The study claims that adhering to the accepted social distancing requirement of six feet between students, versus three feet, has no bearing on the R reproduction number, related to the number of cases within the school, so long as mitigation measures such as universal masking are implemented.
"Our finding of no significant difference in student or staff case rates between schools with ≥3 versus ≥6 feet of distancing with a large sample size suggests that the lower physical distancing recommendation can be adopted in school settings without negatively impacting safety," the study authors said in their findings.
The researchers pulled data from 251 eligible school districts serving students in grades K-12 in Massachusetts, where 537,336 students and 99,390 staff attended in-person five days a week throughout the sixteen week school quarter.
Student cases were reported to be similar among the clear majority of districts (242 out of 251), with each adhering to different social distancing standards, being ≥3 feet versus ≥6 feet. The same went for school staff among them, where the range of social distancing requirements had remained undetermined.
It is also noted that many of the schools with stricter social distancing requirements had most likely shut their doors more often, whereas this research claims those measures were unfounded or defined poorly, and that schools could have continued to operate as they did in other districts without negatively impacting students and staff.
The notion that six feet of physical distance between students is required to limit exposure has led to schools being unable to fully open for in-person learning, if at all, due to the limitations of the school infrastructure.

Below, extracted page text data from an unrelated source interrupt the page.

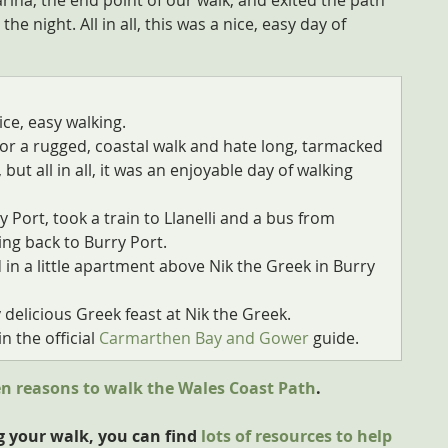
rina, the end point of our walk, and exited the path 
 night. All in all, this was a nice, easy day of 
ice, easy walking.
g for a rugged, coastal walk and hate long, tarmacked 
 but all in all, it was an enjoyable day of walking 
 Port, took a train to Llanelli and a bus from 
ing back to Burry Port.
 in a little apartment above Nik the Greek in Burry 
y delicious Greek feast at Nik the Greek.
n the official 
Carmarthen Bay and Gower
 guide.
en reasons to walk the Wales Coast Path
.
g your walk, you can find 
lots of resources to help 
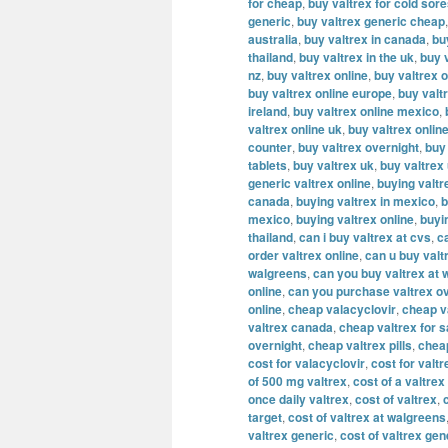
for cheap
,
buy valtrex for cold sor
generic
,
buy valtrex generic cheap
australia
,
buy valtrex in canada
,
bu
thailand
,
buy valtrex in the uk
,
buy v
nz
,
buy valtrex online
,
buy valtrex o
buy valtrex online europe
,
buy valt
ireland
,
buy valtrex online mexico
,
valtrex online uk
,
buy valtrex onlin
counter
,
buy valtrex overnight
,
buy
tablets
,
buy valtrex uk
,
buy valtrex
generic valtrex online
,
buying valtr
canada
,
buying valtrex in mexico
,
b
mexico
,
buying valtrex online
,
buyi
thailand
,
can i buy valtrex at cvs
,
c
order valtrex online
,
can u buy valt
walgreens
,
can you buy valtrex at 
online
,
can you purchase valtrex ov
online
,
cheap valacyclovir
,
cheap v
valtrex canada
,
cheap valtrex for s
overnight
,
cheap valtrex pills
,
cheap
cost for valacyclovir
,
cost for valtr
of 500 mg valtrex
,
cost of a valtrex
once daily valtrex
,
cost of valtrex
,
target
,
cost of valtrex at walgreens
valtrex generic
,
cost of valtrex gen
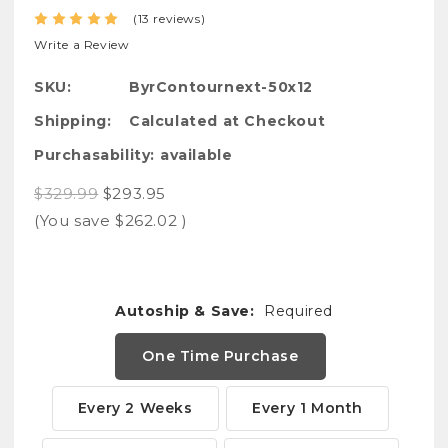
(13 reviews)
Write a Review
SKU:
ByrContournext-50x12
Shipping:
Calculated at Checkout
Purchasability:
available
$329.99
$293.95
(You save
$262.02
)
Autoship & Save:
Required
One Time Purchase
Every 2 Weeks
Every 1 Month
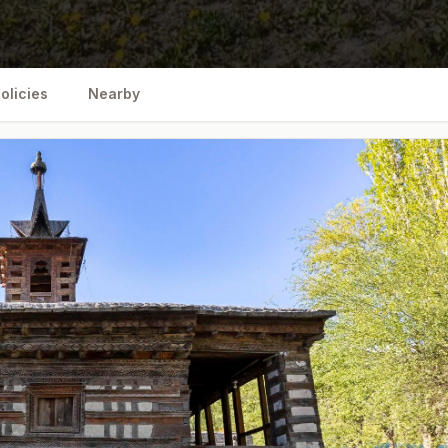
olicies
Nearby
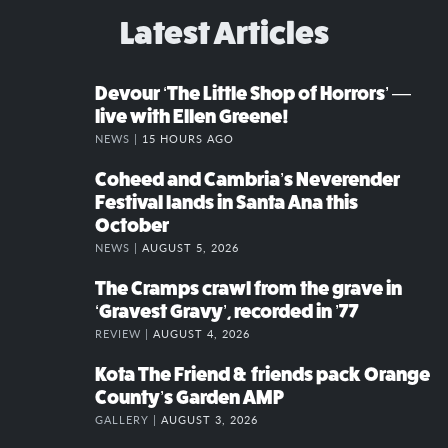
Latest Articles
Devour ‘The Little Shop of Horrors’ —
live with Ellen Greene!
NEWS |
15 HOURS AGO
Coheed and Cambria’s Neverender
Festival lands in Santa Ana this
October
NEWS |
AUGUST 5, 2026
The Cramps crawl from the grave in
‘Gravest Gravy’, recorded in ’77
REVIEW |
AUGUST 4, 2026
Kota The Friend & friends pack Orange
County’s Garden AMP
GALLERY |
AUGUST 3, 2026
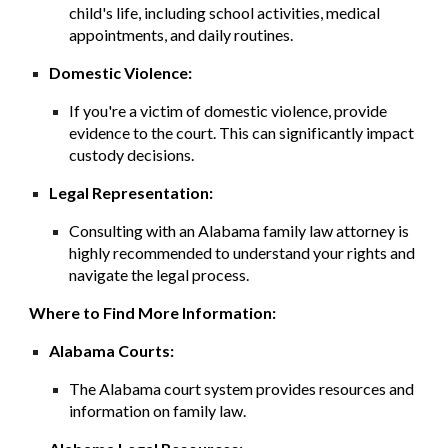
child's life, including school activities, medical
appointments, and daily routines.
Domestic Violence:
If you're a victim of domestic violence, provide
evidence to the court. This can significantly impact
custody decisions.
Legal Representation:
Consulting with an Alabama family law attorney is
highly recommended to understand your rights and
navigate the legal process.
Where to Find More Information:
Alabama Courts:
The Alabama court system provides resources and
information on family law.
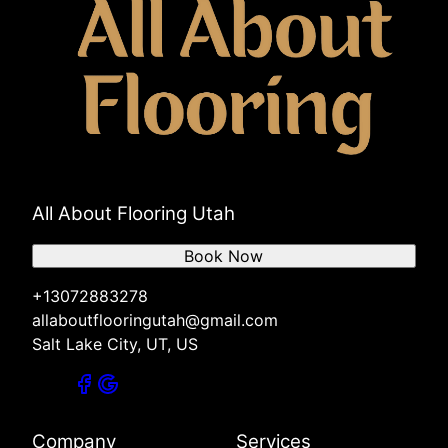
All About Flooring Utah
Book Now
+13072883278
allaboutflooringutah@gmail.com
Salt Lake City, UT, US
Company
Services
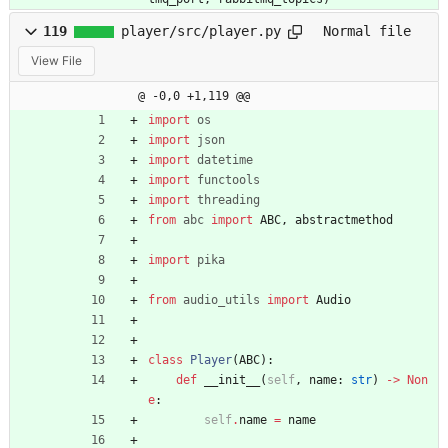
119
player/src/player.py
Normal file
View File
@ -0,0 +1,119 @@
import
os
import
json
import
datetime
import
functools
import
threading
from
abc
import
ABC
,
abstractmethod
import
pika
from
audio_utils
import
Audio
class
Player
(
ABC
)
:
def
__init__
(
self
,
name
:
str
)
-
>
Non
e
:
self
.
name
=
name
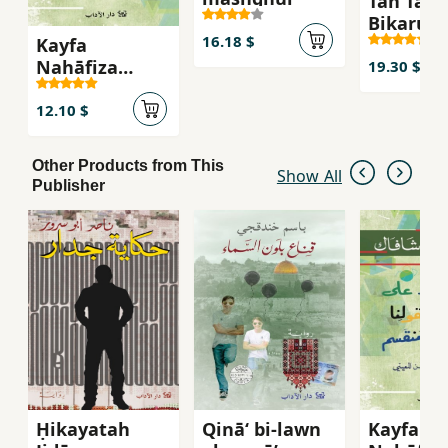
Tan Tan 
Bikarus
16.18 $
Kayfa
Nahāfiẓa
19.30 $
Salāmatah
'Uqūlinā fī
12.10 $
'Aṣr-i
Munqasim
Other Products from This
Show All
Publisher
Ḥikayatah
Qinā‘ bi-lawn
Kayfa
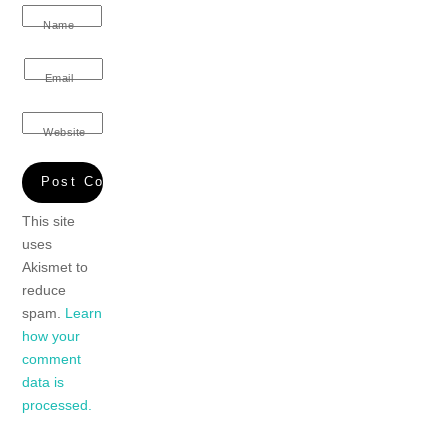
Name
Email
Website
This site
uses
Akismet to
reduce
spam.
Learn
how your
comment
data is
processed.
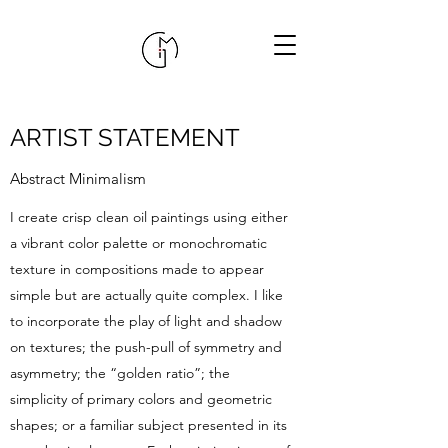
ARTIST STATEMENT
Abstract Minimalism
I create crisp clean oil paintings using either
a vibrant color palette or monochromatic
texture in compositions made to appear
simple but are actually quite complex. I like
to incorporate the play of light and shadow
on textures; the push-pull of symmetry and
asymmetry; the “golden ratio”; the
simplicity of primary colors and geometric
shapes; or a familiar subject presented in its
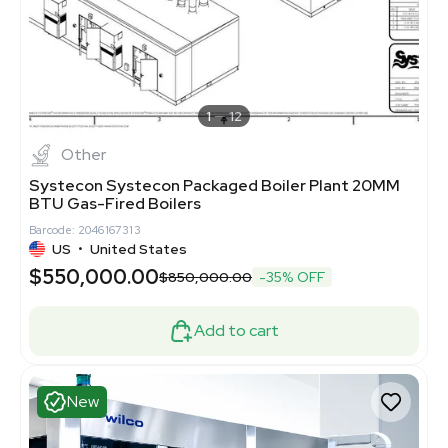
1
12
Other
Systecon Systecon Packaged Boiler Plant 20MM
BTU Gas-Fired Boilers
Barcode: 2046167313
US
•
United States
$550,000.00
$850,000.00
-35% OFF
Add to cart
New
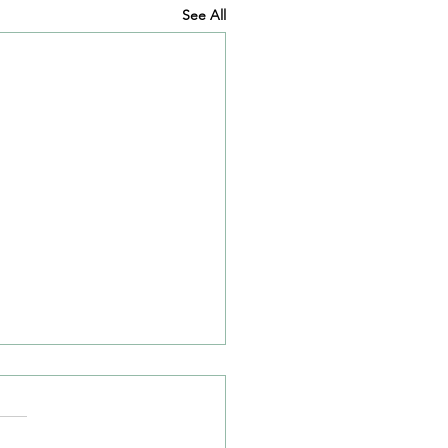
See All
 Closure on A50/A54
tion
ve heard from Cheshire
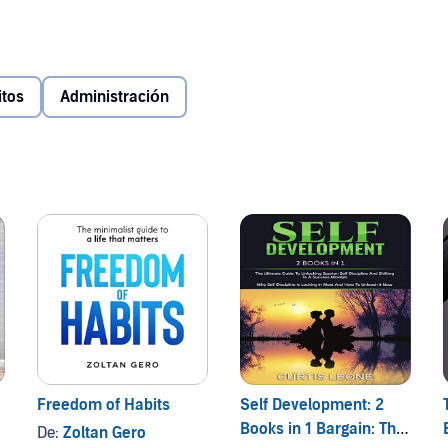
ight track by applying simple, everyday habits, proven
!
itos
Administración
n their habits. A famous line has said that all men are the
are doing in life. If your habits tend to push you off track
e them as soon as you can.
you can have in order for you to turn your life around. This
cluding relationships, time management, money,
l of which we will tackle with Power Habits that will
Freedom of Habits
Self Development: 2
Books in 1 Bargain: The
De:
Zoltan Gero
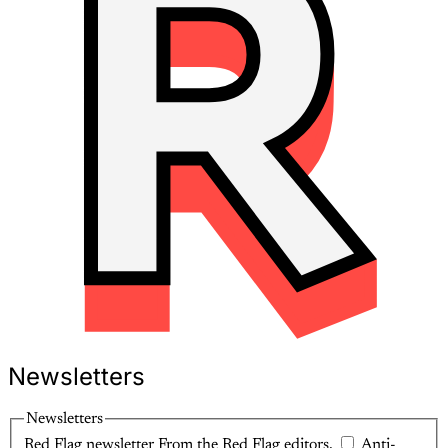
Newsletters
Newsletters
Red Flag newsletter
From the Red Flag editors.
Anti-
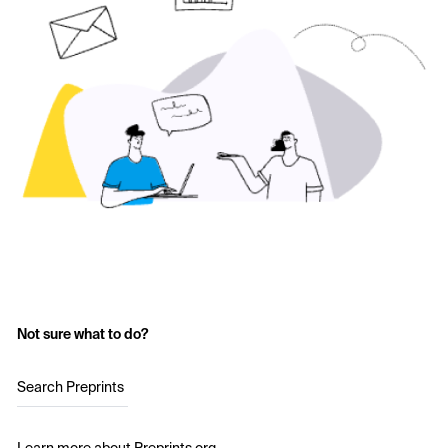
Not sure what to do?
Search Preprints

The study authors said that while they "were not able to examine how lower distancing policies may have impacted school closures, it is possible that districts with lower distancing requirements closed more frequently, or required more quarantines, due to how SARS-CoV-2 exposures are defined."
The recommendation by the researchers is that schools can relax physical distancing requirements without negatively impacting the safety of students or staff, so long as the schools adhere to masking mandates.
"Three feet of physical distancing is more easily achieved in most school districts, including public ones, and thus, relaxing distancing requirements would likely have the impact of increasing the number of students who are able to benefit from additional in-person learning," the authors noted in their findings.
"Our data also suggest that intermediate distances (4 or 5 feet) can also be adopted without negatively impacting safety; adoption of intermediate distancing policies might be leveraged as a step-wise approach to return more students to the classroom," they wrote.
"We were not able to fully exclude a small benefit of greater physical distancing requirements among student cases. However, due to our large sample size, we can conclude that more restrictive physical distancing policies would not have substantial impact on preventing cases in students attending in-person schooling," the study authors said.